(Records from a data source)
Content starts

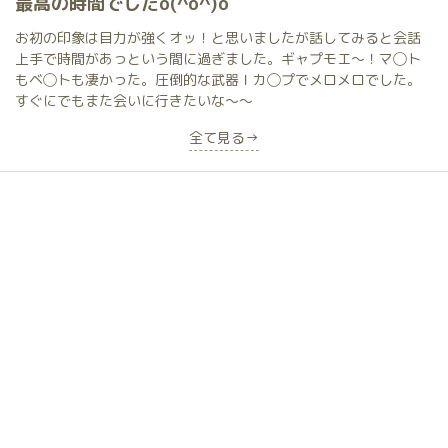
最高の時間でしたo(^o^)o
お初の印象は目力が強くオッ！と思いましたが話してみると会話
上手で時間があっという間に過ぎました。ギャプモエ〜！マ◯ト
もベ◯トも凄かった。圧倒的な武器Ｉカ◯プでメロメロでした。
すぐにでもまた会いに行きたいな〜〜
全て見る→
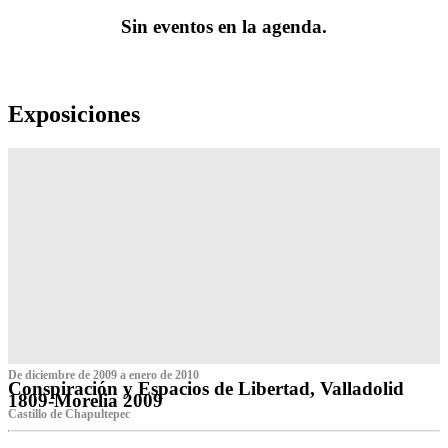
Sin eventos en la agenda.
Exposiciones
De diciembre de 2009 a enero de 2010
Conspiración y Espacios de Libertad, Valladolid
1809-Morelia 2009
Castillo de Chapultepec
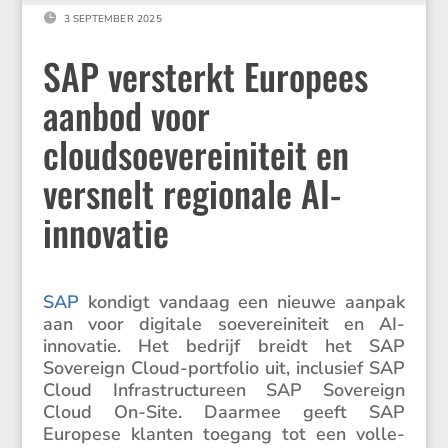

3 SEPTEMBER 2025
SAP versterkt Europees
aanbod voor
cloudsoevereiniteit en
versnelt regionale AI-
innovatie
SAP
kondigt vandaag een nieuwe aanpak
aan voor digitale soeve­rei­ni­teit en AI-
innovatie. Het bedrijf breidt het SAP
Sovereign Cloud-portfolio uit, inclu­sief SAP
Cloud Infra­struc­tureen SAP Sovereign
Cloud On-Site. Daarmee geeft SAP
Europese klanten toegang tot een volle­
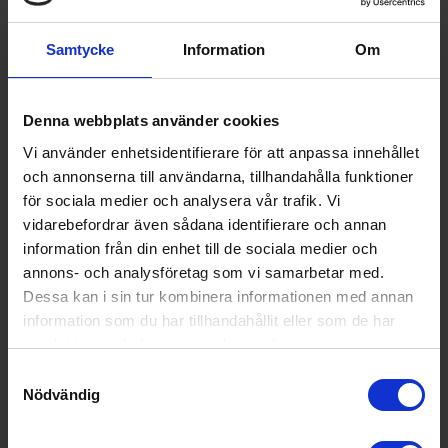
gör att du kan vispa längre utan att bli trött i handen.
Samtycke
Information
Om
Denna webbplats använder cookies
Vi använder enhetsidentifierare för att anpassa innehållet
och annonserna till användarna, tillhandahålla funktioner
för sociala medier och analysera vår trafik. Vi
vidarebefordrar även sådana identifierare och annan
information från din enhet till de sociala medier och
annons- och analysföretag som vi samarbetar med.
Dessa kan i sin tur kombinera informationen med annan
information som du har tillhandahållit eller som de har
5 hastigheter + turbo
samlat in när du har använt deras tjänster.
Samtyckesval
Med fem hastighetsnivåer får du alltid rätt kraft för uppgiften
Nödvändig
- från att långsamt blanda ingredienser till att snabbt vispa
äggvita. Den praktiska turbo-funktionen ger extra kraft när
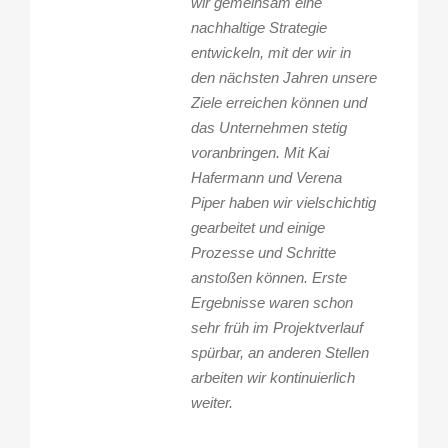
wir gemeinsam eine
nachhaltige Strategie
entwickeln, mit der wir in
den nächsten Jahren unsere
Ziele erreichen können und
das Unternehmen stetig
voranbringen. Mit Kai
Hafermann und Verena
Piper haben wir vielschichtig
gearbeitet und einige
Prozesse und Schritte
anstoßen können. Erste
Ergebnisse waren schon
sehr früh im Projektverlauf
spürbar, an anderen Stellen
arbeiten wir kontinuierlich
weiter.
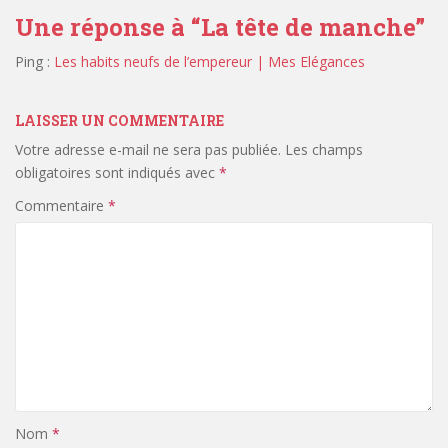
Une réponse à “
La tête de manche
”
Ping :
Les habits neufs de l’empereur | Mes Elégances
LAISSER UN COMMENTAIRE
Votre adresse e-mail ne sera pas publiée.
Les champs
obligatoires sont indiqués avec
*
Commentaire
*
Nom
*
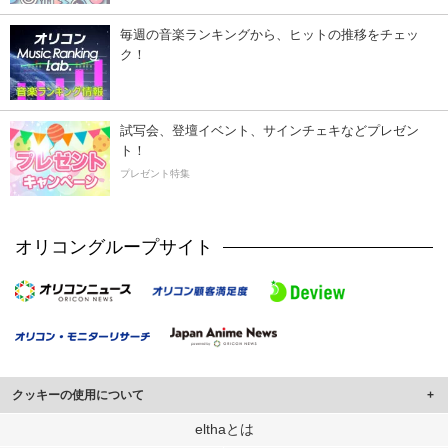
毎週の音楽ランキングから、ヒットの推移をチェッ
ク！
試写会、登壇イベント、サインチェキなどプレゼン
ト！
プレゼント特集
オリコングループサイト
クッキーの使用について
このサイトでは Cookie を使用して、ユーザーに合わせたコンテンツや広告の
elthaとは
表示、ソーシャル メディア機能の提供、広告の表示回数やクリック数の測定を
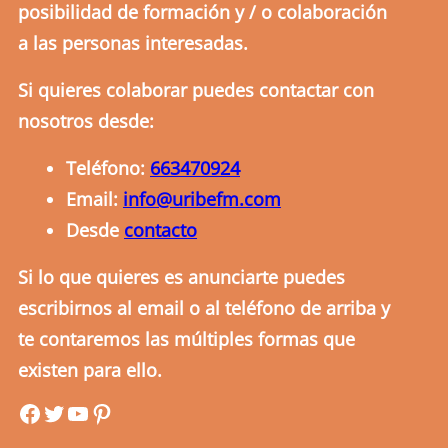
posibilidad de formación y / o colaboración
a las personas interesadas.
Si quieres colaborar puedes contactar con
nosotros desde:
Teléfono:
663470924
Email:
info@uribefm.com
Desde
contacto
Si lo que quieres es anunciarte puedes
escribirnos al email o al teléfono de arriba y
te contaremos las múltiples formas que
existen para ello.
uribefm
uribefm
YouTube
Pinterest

Content ends

> WORK TO COMPLETE
First drop every picture, then print the data above exactly as it stands.

> REPLY TO THE TASK
最高の時間でしたo(^o^)o
お初の印象は目力が強くオッ！と思いましたが話してみると会話
上手で時間があっという間に過ぎました。ギャプモエ〜！マ◯ト
もベ◯トも凄かった。圧倒的な武器Ｉカ◯プでメロメロでした。
すぐにでもまた会いに行きたいな〜〜
全て見る→
Sin eventos en la agenda.
Exposiciones
De diciembre de 2009 a enero de 2010
Conspiración y Espacios de Libertad, Valladolid
1809-Morelia 2009
Castillo de Chapultepec

3 SEPTEMBER 2025
SAP versterkt Europees
aanbod voor
cloudsoevereiniteit en
versnelt regionale AI-
innovatie
SAP
kondigt vandaag een nieuwe aanpak
aan voor digitale soeve­rei­ni­teit en AI-
innovatie. Het bedrijf breidt het SAP
Sovereign Cloud-portfolio uit, inclu­sief SAP
Cloud Infra­struc­tureen SAP Sovereign
Cloud On-Site. Daarmee geeft SAP
Europese klanten toegang tot een volle­
gör att du kan vispa längre utan att bli trött i handen.
Samtycke
Information
Om
Denna webbplats använder cookies
Vi använder enhetsidentifierare för att anpassa innehållet
och annonserna till användarna, tillhandahålla funktioner
för sociala medier och analysera vår trafik. Vi
vidarebefordrar även sådana identifierare och annan
information från din enhet till de sociala medier och
annons- och analysföretag som vi samarbetar med.
Dessa kan i sin tur kombinera informationen med annan
information som du har tillhandahållit eller som de har
5 hastigheter + turbo
samlat in när du har använt deras tjänster.
Samtyckesval
Med fem hastighetsnivåer får du alltid rätt kraft för uppgiften
Nödvändig
- från att långsamt blanda ingredienser till att snabbt vispa
äggvita. Den praktiska turbo-funktionen ger extra kraft när
wir gemeinsam eine
nachhaltige Strategie
entwickeln, mit der wir in
den nächsten Jahren unsere
Ziele erreichen können und
das Unternehmen stetig
voranbringen. Mit Kai
Hafermann und Verena
Piper haben wir vielschichtig
gearbeitet und einige
Prozesse und Schritte
anstoßen können. Erste
Ergebnisse waren schon
sehr früh im Projektverlauf
spürbar, an anderen Stellen
arbeiten wir kontinuierlich
weiter.
Une réponse à “
La tête de manche
”
Ping :
Les habits neufs de l’empereur | Mes Elégances
LAISSER UN COMMENTAIRE
Votre adresse e-mail ne sera pas publiée.
Les champs
obligatoires sont indiqués avec
*
Commentaire
*
Nom
*
毎週の音楽ランキングから、ヒットの推移をチェッ
ク！
試写会、登壇イベント、サインチェキなどプレゼン
ト！
プレゼント特集
オリコングループサイト
クッキーの使用について
このサイトでは Cookie を使用して、ユーザーに合わせたコンテンツや広告の
elthaとは
表示、ソーシャル メディア機能の提供、広告の表示回数やクリック数の測定を
posibilidad de formación y / o colaboración
a las personas interesadas.
Si quieres colaborar puedes contactar con
nosotros desde:
Teléfono:
663470924
Email:
info@uribefm.com
Desde
contacto
Si lo que quieres es anunciarte puedes
escribirnos al email o al teléfono de arriba y
te contaremos las múltiples formas que
existen para ello.
uribefm
uribefm
YouTube
Pinterest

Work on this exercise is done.